Madre Mazzarello

Nos caminhos de Dom Bosco, muita gente trilhou. Alguns deles foram canonizados (santos), outros beatificados; outros, ainda, declarados “veneráveis” (etapa anterior à beatificação) ou “servos de Deus” (aqueles que tiveram sua causa introduzida oficilamente, no longo caminho que vai até a santidade).

A esses que souberam acolher Dom Bosco em suas vidas, bem como a milhares de outros no mundo inteiro, dedicamos estas páginas “Nos caminhos de Dom Bosco”.

Aqui colocamos apenas alguns dos Santos, Beatos, Veneráveis e Servos de Deus. Estes e muitos outros poderão ser vistos no site oficial dos Salesianos: www.sdb.org/ na parte “santidade salesiana” (esse site tem opção de idioma).

Com informações e imagens do referido site, colocamos a seguir, breve biografia de Santa Maria Domingas Mazzarello, co-fundadora do ramo feminino da Família Salesiana, as Filhas de Maria Auxiliadora.

S. MARIA DOMINGAS MAZZARELLO (1837-1881)

Maria Domingas nasceu no dia 09 de maio de 1837, em Mornese (Alessandria).

Na família foi formada numa piedade sólida, numa laboriosidade incansável e grande senso prático e profundidade de discernimento que manifestou depois, também como Superiora.

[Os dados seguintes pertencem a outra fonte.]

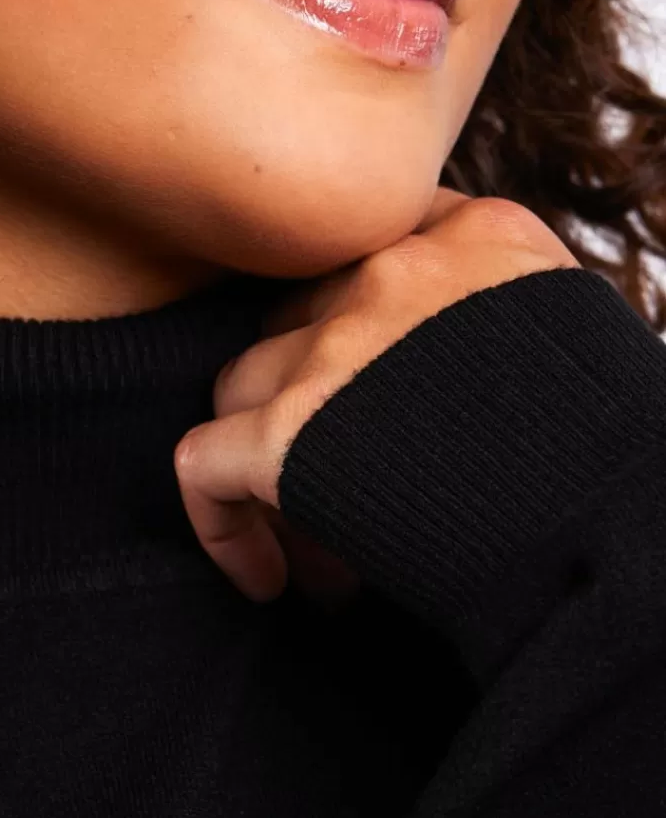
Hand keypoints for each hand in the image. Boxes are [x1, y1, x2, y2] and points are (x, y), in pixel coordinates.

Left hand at [174, 190, 580, 604]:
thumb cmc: (615, 462)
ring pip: (242, 385)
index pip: (372, 246)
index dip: (356, 325)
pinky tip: (270, 581)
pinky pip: (201, 464)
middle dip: (315, 406)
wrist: (616, 535)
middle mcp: (396, 271)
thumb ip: (496, 314)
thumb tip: (421, 375)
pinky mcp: (287, 429)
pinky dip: (222, 526)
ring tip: (327, 550)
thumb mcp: (573, 340)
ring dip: (271, 466)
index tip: (371, 397)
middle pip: (300, 317)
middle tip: (349, 484)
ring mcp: (335, 345)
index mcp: (478, 237)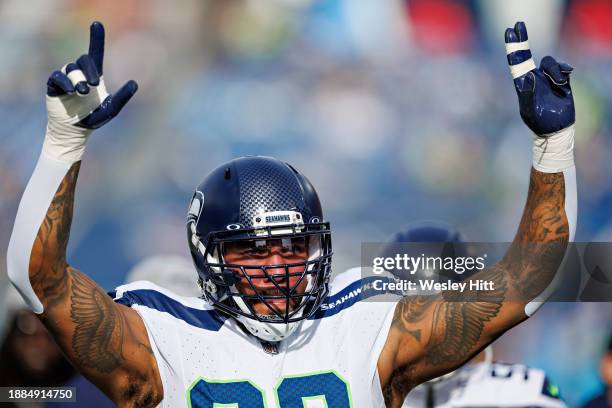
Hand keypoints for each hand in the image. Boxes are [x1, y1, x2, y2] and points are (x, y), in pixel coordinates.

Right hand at [44, 21, 137, 161]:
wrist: (75, 131)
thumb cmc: (93, 118)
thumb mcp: (110, 109)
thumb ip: (122, 97)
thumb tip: (134, 83)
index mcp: (94, 76)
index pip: (94, 53)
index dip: (96, 39)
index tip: (97, 24)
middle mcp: (80, 74)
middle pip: (83, 60)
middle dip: (89, 68)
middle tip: (95, 83)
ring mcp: (66, 79)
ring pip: (71, 69)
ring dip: (78, 79)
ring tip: (83, 93)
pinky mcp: (54, 86)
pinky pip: (57, 77)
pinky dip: (65, 82)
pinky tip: (71, 90)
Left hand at [505, 21, 574, 134]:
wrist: (555, 129)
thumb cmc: (539, 122)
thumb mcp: (530, 110)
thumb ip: (528, 94)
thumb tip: (528, 76)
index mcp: (522, 83)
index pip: (515, 62)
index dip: (513, 47)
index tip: (509, 32)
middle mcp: (533, 77)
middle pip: (526, 54)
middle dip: (521, 40)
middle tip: (518, 25)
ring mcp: (546, 78)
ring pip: (549, 62)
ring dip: (554, 70)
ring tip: (560, 85)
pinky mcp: (561, 80)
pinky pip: (562, 68)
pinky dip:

Aos 15 anos, inscreveu-se na Associação das Filhas de Maria Imaculada e se abriu para o apostolado em meio às meninas do lugar.

A grave doença do tifo, contraída aos 23 anos, teve nela uma forte ressonância espiritual: se, por um lado, a experiência da fragilidade física tornou mais profundo o seu abandono em Deus, por outro lado a impeliu a abrir uma oficina de costura para ensinar às meninas o trabalho, a oração e o amor de Deus.

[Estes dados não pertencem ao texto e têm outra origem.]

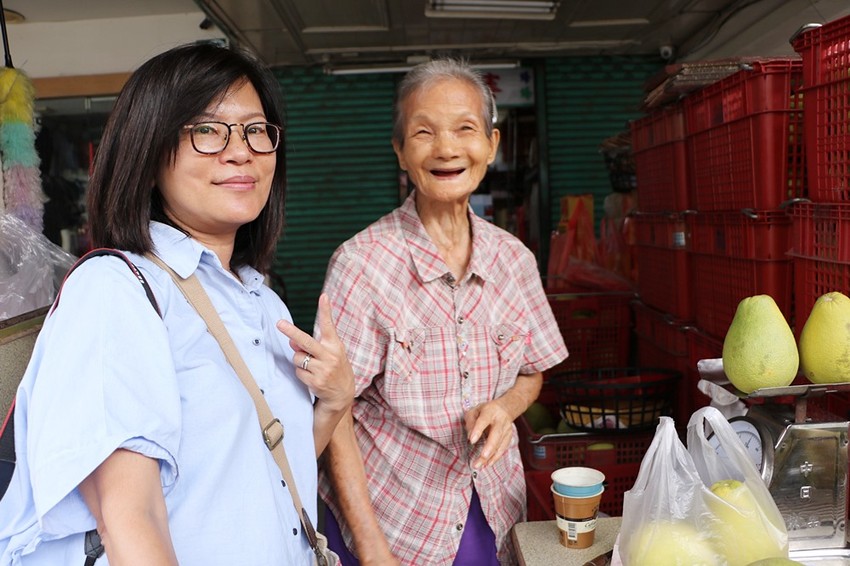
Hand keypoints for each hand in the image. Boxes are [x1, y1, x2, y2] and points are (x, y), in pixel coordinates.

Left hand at [276, 294, 354, 412]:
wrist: (343, 394)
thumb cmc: (334, 368)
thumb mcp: (329, 354)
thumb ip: (311, 345)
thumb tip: (291, 341)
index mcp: (335, 345)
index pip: (329, 325)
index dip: (326, 310)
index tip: (323, 296)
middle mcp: (330, 356)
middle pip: (306, 341)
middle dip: (291, 332)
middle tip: (279, 323)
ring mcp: (323, 370)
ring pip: (298, 358)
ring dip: (300, 362)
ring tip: (312, 367)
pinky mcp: (316, 381)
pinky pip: (298, 372)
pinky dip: (301, 373)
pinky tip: (312, 377)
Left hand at [464, 398, 513, 469]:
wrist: (505, 409)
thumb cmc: (486, 411)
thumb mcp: (475, 410)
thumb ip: (470, 421)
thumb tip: (470, 436)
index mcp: (490, 412)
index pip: (484, 421)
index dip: (478, 430)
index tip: (472, 440)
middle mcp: (500, 421)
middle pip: (496, 435)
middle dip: (489, 447)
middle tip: (482, 457)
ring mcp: (506, 430)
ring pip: (499, 444)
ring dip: (490, 456)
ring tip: (479, 465)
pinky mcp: (509, 437)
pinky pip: (503, 449)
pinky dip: (496, 457)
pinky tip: (488, 463)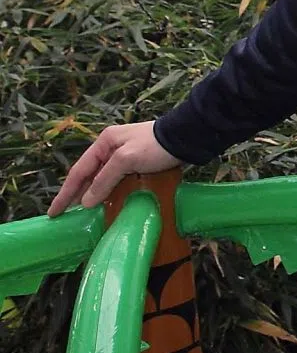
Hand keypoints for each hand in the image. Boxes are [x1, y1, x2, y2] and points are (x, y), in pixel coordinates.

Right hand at [49, 121, 180, 216]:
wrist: (186, 137)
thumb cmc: (155, 146)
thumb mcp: (126, 160)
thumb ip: (105, 179)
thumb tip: (86, 201)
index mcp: (104, 142)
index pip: (79, 170)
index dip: (65, 192)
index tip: (54, 211)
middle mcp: (111, 146)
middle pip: (89, 174)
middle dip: (77, 194)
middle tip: (65, 215)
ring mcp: (125, 154)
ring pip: (103, 178)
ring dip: (93, 194)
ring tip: (84, 213)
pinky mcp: (138, 162)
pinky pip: (117, 179)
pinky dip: (109, 191)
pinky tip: (107, 203)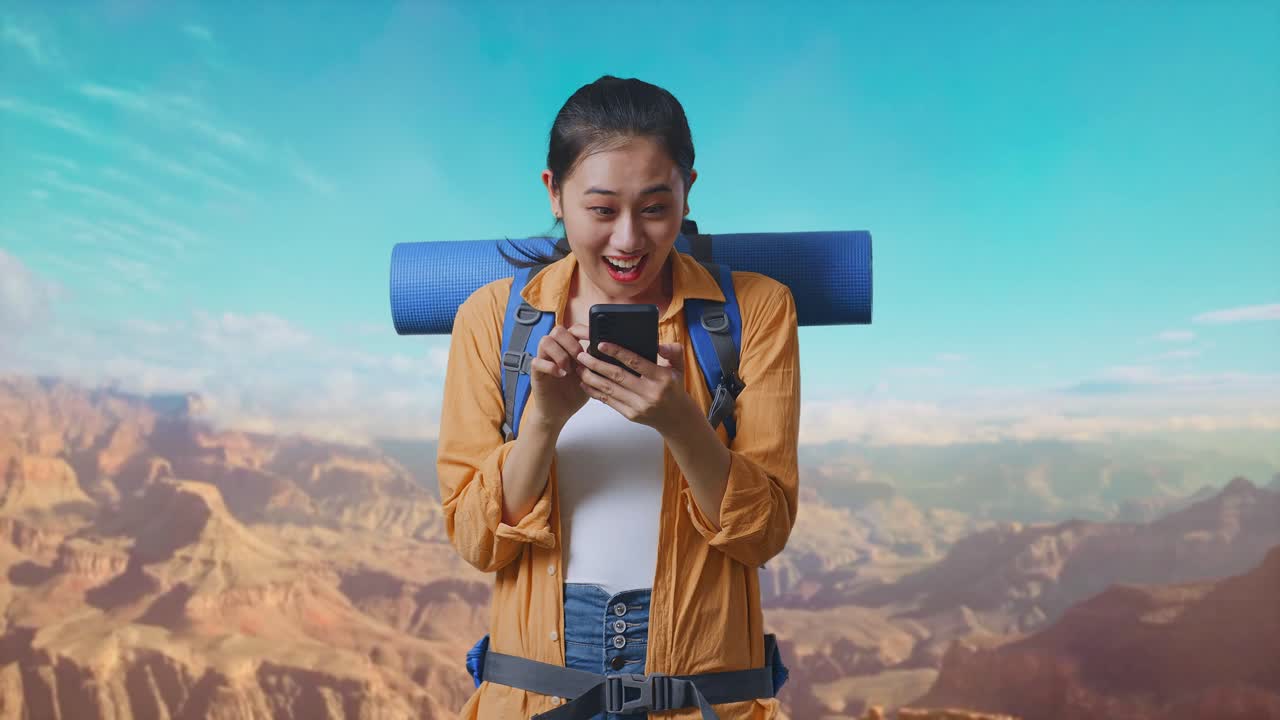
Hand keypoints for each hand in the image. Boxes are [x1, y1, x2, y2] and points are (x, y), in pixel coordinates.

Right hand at [526, 324, 589, 428]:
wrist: (558, 413)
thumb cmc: (573, 393)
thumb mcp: (590, 376)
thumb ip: (595, 362)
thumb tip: (607, 351)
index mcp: (569, 349)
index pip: (573, 329)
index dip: (582, 330)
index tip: (592, 337)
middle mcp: (555, 351)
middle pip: (557, 330)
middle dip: (571, 343)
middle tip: (579, 359)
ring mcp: (544, 360)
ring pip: (545, 341)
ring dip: (560, 354)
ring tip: (568, 369)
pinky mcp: (536, 372)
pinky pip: (536, 361)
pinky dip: (550, 367)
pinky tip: (560, 375)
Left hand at [567, 325, 697, 436]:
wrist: (676, 417)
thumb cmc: (674, 388)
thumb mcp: (680, 366)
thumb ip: (672, 351)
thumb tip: (658, 345)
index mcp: (662, 378)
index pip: (636, 362)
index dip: (617, 352)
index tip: (601, 344)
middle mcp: (650, 393)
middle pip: (617, 376)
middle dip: (596, 364)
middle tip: (582, 355)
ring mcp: (639, 405)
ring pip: (609, 389)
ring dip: (591, 378)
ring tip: (579, 368)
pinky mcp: (630, 414)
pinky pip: (608, 401)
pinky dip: (594, 392)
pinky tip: (585, 383)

Graças à intensa participação aos sacramentos e sob a direção sábia e iluminada do Padre Pestarino, fez grandes progressos na vida espiritual. Por ocasião da visita de Dom Bosco a Mornese (08-10-1864) ela disse: “Dom Bosco é um Santo, e eu sinto isso!”.

Em 1872, Dom Bosco escolheu-a para dar início ao Instituto das Filhas de Maria Auxiliadora.
Como Superiora, revelou-se hábil formadora e mestra de vida espiritual; tinha o carisma da alegria serena e tranqüilizadora, irradiando contentamento e atraindo outras jovens para se dedicarem à educação da mulher.

O Instituto progrediu rapidamente. Ao morrer, ela deixou às suas filhas uma tradição educativa toda permeada de valores evangélicos: a busca de Deus conhecido através de uma catequese esclarecida e de um amor ardente, a responsabilidade no trabalho, a franqueza e a humildade, a austeridade de vida e a alegre doação de si.

Morreu em Nizza Monferrato, no dia 14 de maio de 1881. Seus restos mortais são venerados na Basílica de Maria Auxiliadora, em Turim.

Sua festa anual é celebrada no dia 13 de maio.